# Exercise: code your own KNN classifier

Now it's your turn! In this exercise, you'll complete the KNN classifier class below. Skeleton code is provided and we'll discuss some strategies for constructing the largest method of the class, `predict`.

In [None]:
import numpy as np
import pandas as pd

class Knn_classification:

    def __init__(self):
        """
        Initialize the Knn class
        self.x_train: training data
        self.y_train: training labels
        """
        # Save the training data to properties of this class
        self.x_train = []
        self.y_train = []

    def fit(self, x, y):
        """
        Save the training data to properties of this class
        Parameters
        ----------
        x: training data
        y: training labels

        Returns
        -------
        None
        """


    def predict(self, x, k):
        """
        Predict the class labels for the provided data
        Parameters
        ----------
        x: data to classify
        k: number of neighbors to use

        Returns
        -------
        np.array(y_hat): array of predicted class labels
        """

        y_hat = []  # Variable to store the estimated class labels
    
        # Calculate the distance from each vector in x to the training data
            # - Loop through each of the samples for which we wish to make predictions
            #   - For each sample, calculate the Euclidean distance to every training sample
            #   - Determine the k nearest samples
            #   - Determine which class of the k nearest observations was most prevalent and assign that label
            # - Append the assigned label to y_hat

        # Return the estimated targets

## 1. `fit()`
Start by completing the `fit` function.
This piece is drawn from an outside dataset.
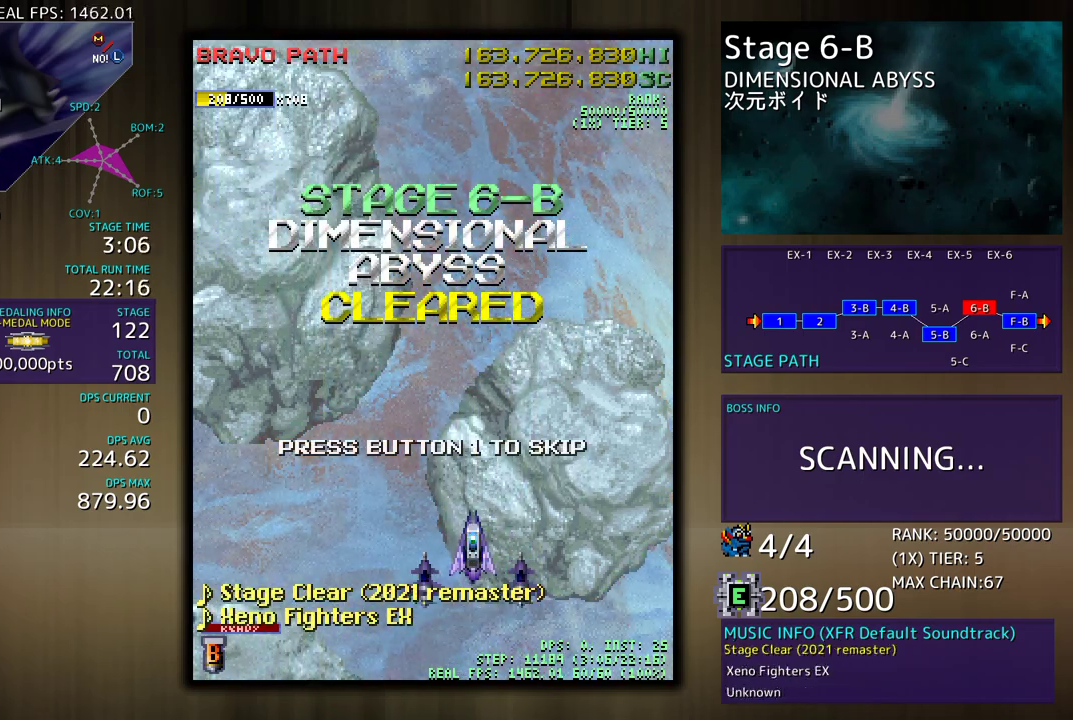
{"buttons": [], "events": [[200, "DPAD_UP", "up"]]}
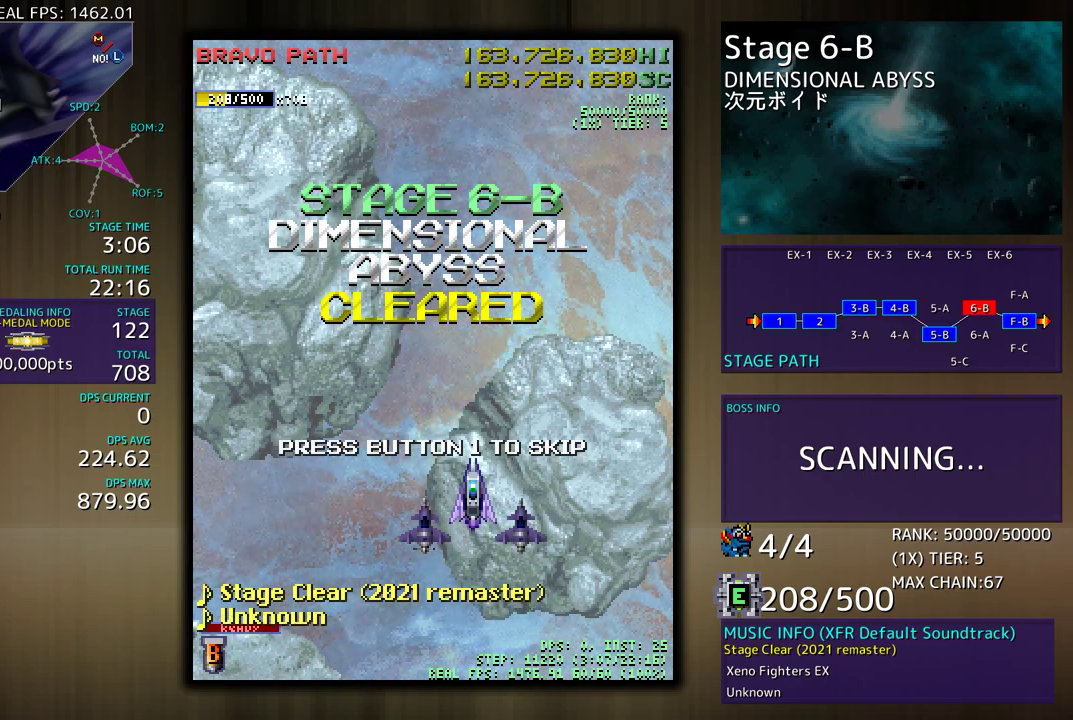
{"buttons": [], "events": []}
Here, you're simply storing the training data for later comparison during prediction.

## 2. `predict()`
Next, we'll walk through `predict`. There are three main steps as you loop through observations for which you're creating predictions:
1. For each sample, calculate the Euclidean distance to every training sample (`get_distance()`)
2. Determine the k nearest samples (`get_nearest()`)
3. Determine which class of the k nearest observations was most prevalent and assign that label as the prediction (`get_most_frequent_class()`)

By breaking the larger method into these three smaller steps, we can create and test functions that do each of these. To help you work through it, we'll provide you with inputs and outputs for each function and then you'll piece them together in the final method as part of the skeleton code above.

### 2.1. `get_distance()`

**Goal:** For each observation, calculate the Euclidean distance to every training sample.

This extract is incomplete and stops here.